Finding Common Ground in California

In California, environmental regulations have brought infrastructure investment to a standstill. Without expanding energy, water, and transportation infrastructure, it is nearly impossible to build housing, the cost-of-living is punitive, water is rationed and food is overpriced, the overall quality of life is reduced, and money that ought to be paying skilled workers to operate heavy construction equipment instead goes into the pockets of environmentalist lobbyists, bureaucrats, litigators, and activist nonprofits.

Californians nonetheless agree that infrastructure, as it is traditionally defined, needs new investment. Freeways, bridges, railroads, dams, aqueducts, seaports, airports, transmission lines, pipelines; all of this needs to be maintained and upgraded.

But despite agreement on the goal, more than ever, solutions are filtered through the lens of polarizing ideologies. What is today’s definition of infrastructure? Is it physical assets, or something more ephemeral? Do infrastructure priorities have to be established based on restoring race and gender equity, or by concerns about climate change? Should some infrastructure be deliberately allowed to deteriorate, to avoid “induced demand” and the unsustainable consumption that would result?

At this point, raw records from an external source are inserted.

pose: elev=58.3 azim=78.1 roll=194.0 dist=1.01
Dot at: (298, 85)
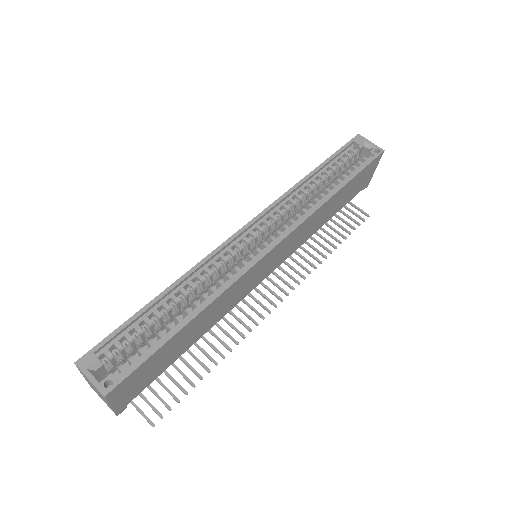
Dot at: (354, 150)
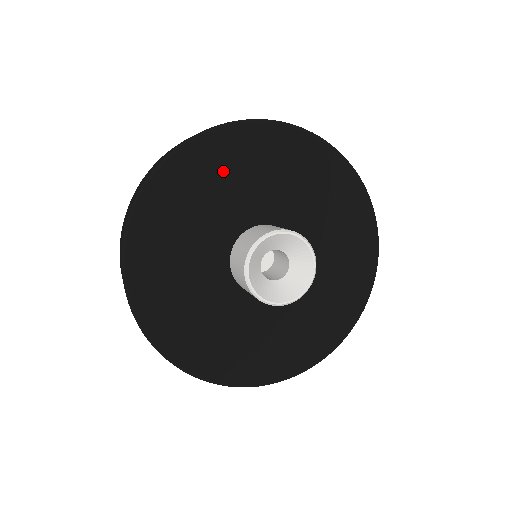
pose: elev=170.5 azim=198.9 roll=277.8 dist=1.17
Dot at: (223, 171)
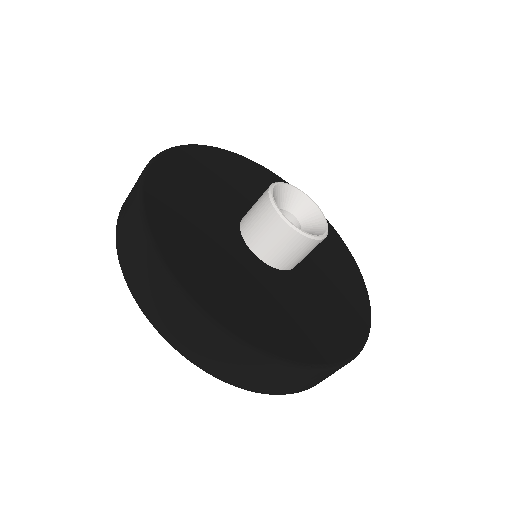
Dot at: (243, 175)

Debate over these questions has paralyzed California’s politicians. Navigating a pathway out of this paralyzing morass takes more than just compromise, it takes the courage to adhere to controversial premises. Chief among these is to reject the idea that legislated scarcity is the only option to combat climate change. In every critical area of infrastructure there are solutions that can enable a future of sustainable abundance.

For example, Californians can rebuild their energy infrastructure in a manner that doesn’t violate environmentalist principles, but instead balances environmentalist concerns with the interests of its residents. Why aren’t Californians, who in so many ways are the most innovative people in the world, approving and building safe, state-of-the-art nuclear power plants? Why aren’t they developing geothermal power, since California has vast untapped potential in geothermal energy? Why haven’t California’s legislators revived the logging industry they have all but destroyed, and brought back clean power plants fueled by the biomass of commercial forest trimmings?

Californians can also rebuild their water infrastructure by adopting an all-of-the-above approach. They can build massive new off-stream reservoirs to capture storm runoff. Even in dry winters the few storms that do hit California yield surplus water that can be captured instead of allowed to runoff into the Pacific. These off-stream reservoirs could also feature forebays from which, using surplus solar electricity, water could be pumped up into the main reservoir, to then be released back down into the forebay through hydroelectric turbines to generate electricity when solar electric output falters. Why aren’t Californians recycling 100 percent of their urban wastewater? Why aren’t they building desalination plants?

These are solutions that may not be perfectly acceptable to environmentalists, but they’re also not hideous violations of environmentalist values. They should be defended by their proponents without reservations, but also with a willingness to spend extra to mitigate what can be mitigated. Civilization has a footprint, and we can only pick our poison. The solutions favored by environmentalists, such as wind turbines, battery farms, EVs, biofuel plantations, and solar farms, have environmental impacts that are arguably even worse than conventional solutions.

Another potentially polarizing issue – achieving “equity” with infrastructure – doesn’t have to be dismissed by proponents of practical infrastructure investment. If the pipes in Los Angeles public schools are still leaching toxins into the water students would otherwise be drinking, then invest the money and fix the pipes. If inadequate funding for water treatment plants in low income communities in California’s Central Valley mean they are not operating, or cannot expand their operations, then increase the funding. But at the same time don’t lose sight of the fact that if there is more energy, and more water, that will benefit everyone, especially low income households, no matter where they are and no matter what other challenges they may confront.

Finally, it shouldn’t be controversial to restrict discussions of infrastructure to infrastructure, but it is. Here is an area where, once again, establishing the terms of the discussion require adhering to a controversial premise, which is that discussions of “infrastructure” need to be restricted to the traditional definition. Basic infrastructure, offering surplus capacity instead of scarcity in the critical areas of energy, water and transportation, creates the solid foundation upon which all the other amenities of a prosperous and equitable society may flourish.